I’ve recently been thinking about things that I have tried and failed at…or at least things that haven’t worked out the way I had planned or hoped. I tend to have a lot of these, as I imagine most others also do.
Throughout the course of time, we try many things – some work, and some don’t. Some play out out in unexpectedly good ways, and others that we thought would have worked, don’t work out at all.
It’s easy to think of these things as “failures.” I often feel like that in my case – whenever something doesn’t work out with a project, person, friendship, experience, or something else, I feel a profound sense of loss and sadness. I often start wondering why it went wrong, what I could have done differently, and why I did what I did. I question if it was my fault.
But as I’ve thought about it, maybe that isn’t the case. All of these “trials” are like auditions in different aspects of life (and not us auditioning for things, but rather, auditions for these things to be present in our lives). Each “audition” provides us with information on what does and does not work for us, and gives us valuable data points for future decision-making.

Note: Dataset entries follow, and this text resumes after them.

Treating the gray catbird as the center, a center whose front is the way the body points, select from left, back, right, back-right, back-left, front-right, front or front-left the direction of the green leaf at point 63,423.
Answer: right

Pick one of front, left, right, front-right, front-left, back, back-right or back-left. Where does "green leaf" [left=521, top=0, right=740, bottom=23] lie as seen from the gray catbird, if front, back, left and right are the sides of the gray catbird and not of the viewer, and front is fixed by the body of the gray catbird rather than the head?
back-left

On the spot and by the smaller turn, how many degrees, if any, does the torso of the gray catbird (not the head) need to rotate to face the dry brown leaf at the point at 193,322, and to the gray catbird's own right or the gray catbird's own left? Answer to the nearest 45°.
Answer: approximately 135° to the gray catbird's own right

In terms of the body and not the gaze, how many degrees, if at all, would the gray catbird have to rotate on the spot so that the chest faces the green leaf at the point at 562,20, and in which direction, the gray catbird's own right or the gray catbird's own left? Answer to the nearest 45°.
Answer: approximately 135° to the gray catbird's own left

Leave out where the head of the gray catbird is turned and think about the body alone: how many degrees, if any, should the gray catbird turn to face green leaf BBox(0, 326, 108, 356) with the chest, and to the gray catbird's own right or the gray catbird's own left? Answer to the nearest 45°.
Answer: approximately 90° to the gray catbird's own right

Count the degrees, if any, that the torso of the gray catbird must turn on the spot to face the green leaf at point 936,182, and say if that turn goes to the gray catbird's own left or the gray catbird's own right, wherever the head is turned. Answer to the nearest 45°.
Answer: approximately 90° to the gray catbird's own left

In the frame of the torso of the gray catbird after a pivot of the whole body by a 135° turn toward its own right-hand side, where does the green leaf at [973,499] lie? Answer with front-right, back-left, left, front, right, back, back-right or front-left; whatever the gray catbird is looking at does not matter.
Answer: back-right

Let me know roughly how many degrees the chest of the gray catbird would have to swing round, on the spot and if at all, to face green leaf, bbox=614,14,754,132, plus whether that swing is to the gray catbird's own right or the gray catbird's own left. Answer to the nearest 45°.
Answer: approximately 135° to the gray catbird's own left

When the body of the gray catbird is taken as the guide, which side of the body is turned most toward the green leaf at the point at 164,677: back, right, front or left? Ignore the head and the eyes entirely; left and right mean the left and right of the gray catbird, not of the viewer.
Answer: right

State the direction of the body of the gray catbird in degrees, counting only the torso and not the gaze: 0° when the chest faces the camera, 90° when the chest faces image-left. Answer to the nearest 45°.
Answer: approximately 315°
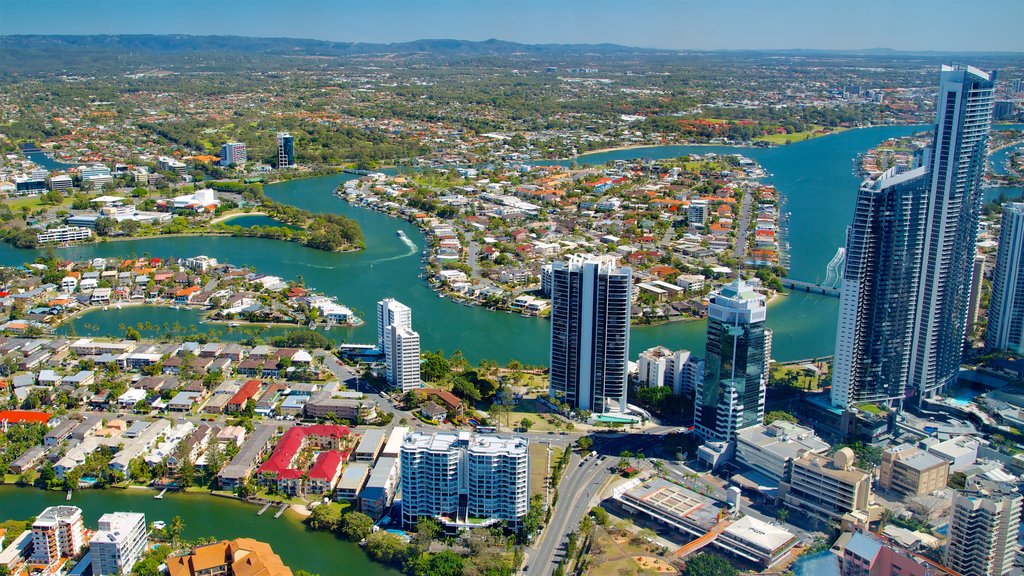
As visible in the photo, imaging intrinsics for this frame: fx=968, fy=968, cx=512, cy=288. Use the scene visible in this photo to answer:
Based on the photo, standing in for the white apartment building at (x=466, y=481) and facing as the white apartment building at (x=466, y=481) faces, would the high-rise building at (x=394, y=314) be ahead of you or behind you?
behind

Ultimately, it is all part of the process of figuring out what belongs in our lives – that is, what deserves our effort and mental space. Every single thing that we let in means that we don’t let in the whole universe of other alternatives. That means that we should be picky, because by saying yes to one thing, we are saying no to everything else.
And so maybe we should be thankful for, rather than sad about, the things that don’t work out. They save us time and effort.
Think of all of the things that we try, people we interact with, as auditions, not failures on our end. They are simply auditioning to be in our lives – and some will pass, while the majority will not. And that’s okay.